Reading Blake as an undergraduate convinced me that the best life I could have would be the life of an artist. Since I graduated fifty years ago with Blake by my side I continued this path, teaching painting and drawing and exhibiting my work. About ten years ago my engagement with Blake took a turn; I began to write about him. I have since published several papers on Blake in scholarly journals and have begun writing a book on Blake’s paintings of the Last Judgment.
Since one of the subtitles of The Four Zoas is ‘The Death and Judgment of the Ancient Man’, and the last chapter is entitled the ‘The Last Judgment’, it was obvious that my investigation of Blake’s Last Judgment paintings would require that I engage deeply with this poem. My problem, although I must have read the poem more than a dozen times, is that I could not hold the book in my mind to really think about it. The deleted subtitle ‘a DREAM of Nine Nights’ expressed precisely what my experience of the poem was: a dream that was vivid when experienced but that faded from my memory into a vague blur. Secondary sources helped with understanding the text, but without the narrative of the poem in my own mind, the interpretation of other scholars were not enough for me to grasp and to hold onto The Four Zoas.
I decided I needed to literally picture it, so I began a series of fifty illustrations. My approach in doing these illustrations was not to try to make pictures that would illuminate the text as Blake would have if he had published it himself, but to illustrate it more in the manner that Blake did when he illustrated Milton, Dante, and Bunyon. Following Blake’s manner of illustration, I tried to picture epitomic moments in the narrative. In my presentation, I will discuss how I made these pictures and how this project relates to my other work as an artist.
Vala with Luvah, Los and Enitharman look on
Anthony Apesos is a Boston-based fine artist and writer. He paints figures and landscapes that offer moody, often mysterious scenes to the viewer. His paintings suggest narratives that invite viewers to speculate what is happening, allowing them to find their own meaning within the work; while his writing has guided artists and art students in anatomy for several generations.

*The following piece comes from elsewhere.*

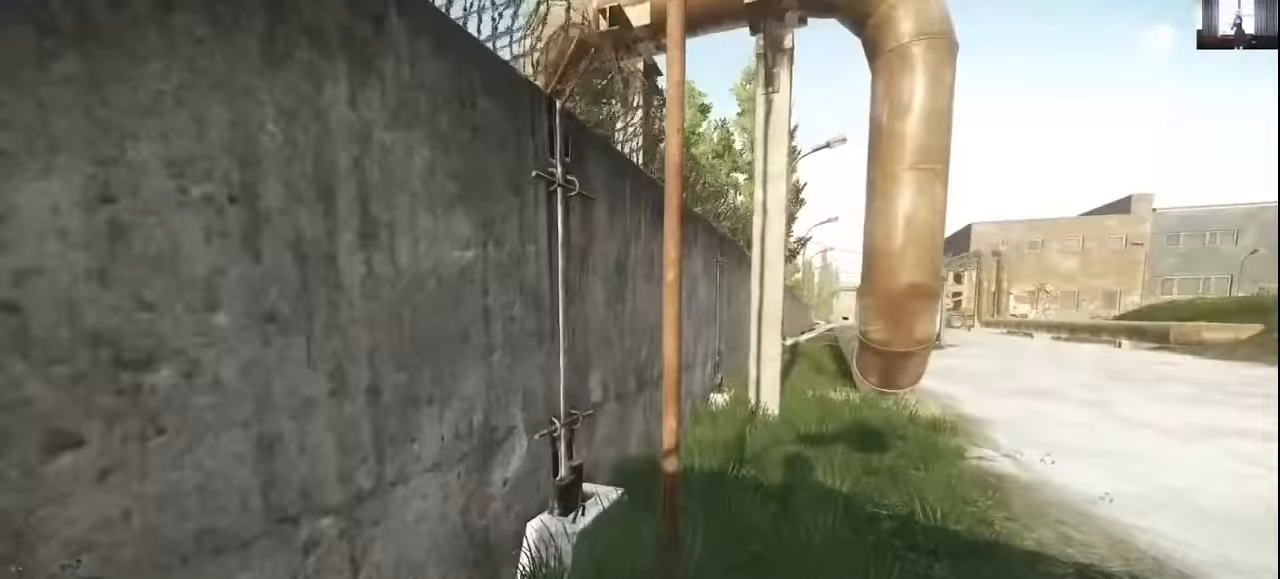
{"keys": ["d", "shift", "w"], "mouse": [], "events": [[200, "a", "down"], [333, "a", "up"], [433, "d", "down"]]}
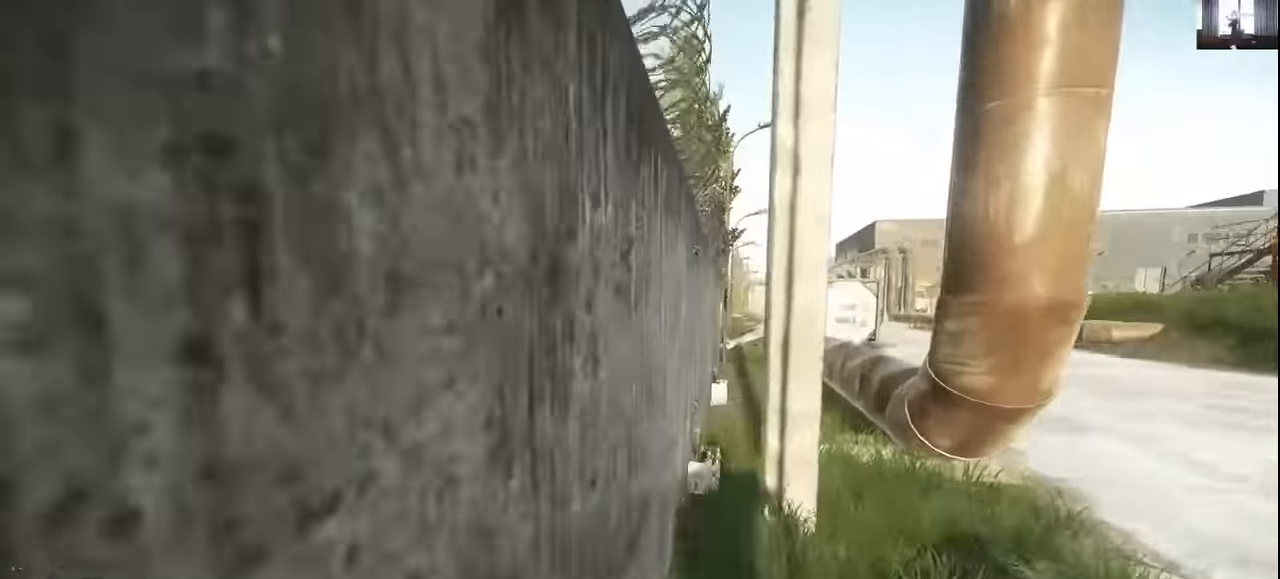
{"keys": ["d", "shift", "w"], "mouse": [], "events": []}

Using the indirect painting technique of the Old Masters, Apesos emphasises beauty in all aspects of life and death. Drawing on dreams, memory, art history, and his strong artistic compass, he has constructed a profoundly unique and personal aesthetic. As well as his book about anatomy for artists, Anthony is the author of peer-reviewed scholarship, notably: Titan’s Flaying of Marsyas: Colorito Triumphant, Caravaggio’s Taking of Christ: the Artists as Evalgelist, and The Poet in the Poem: Blake’s Milton. He has also written on Blake’s anatomy, and on Blake’s lost painting of The Last Judgement.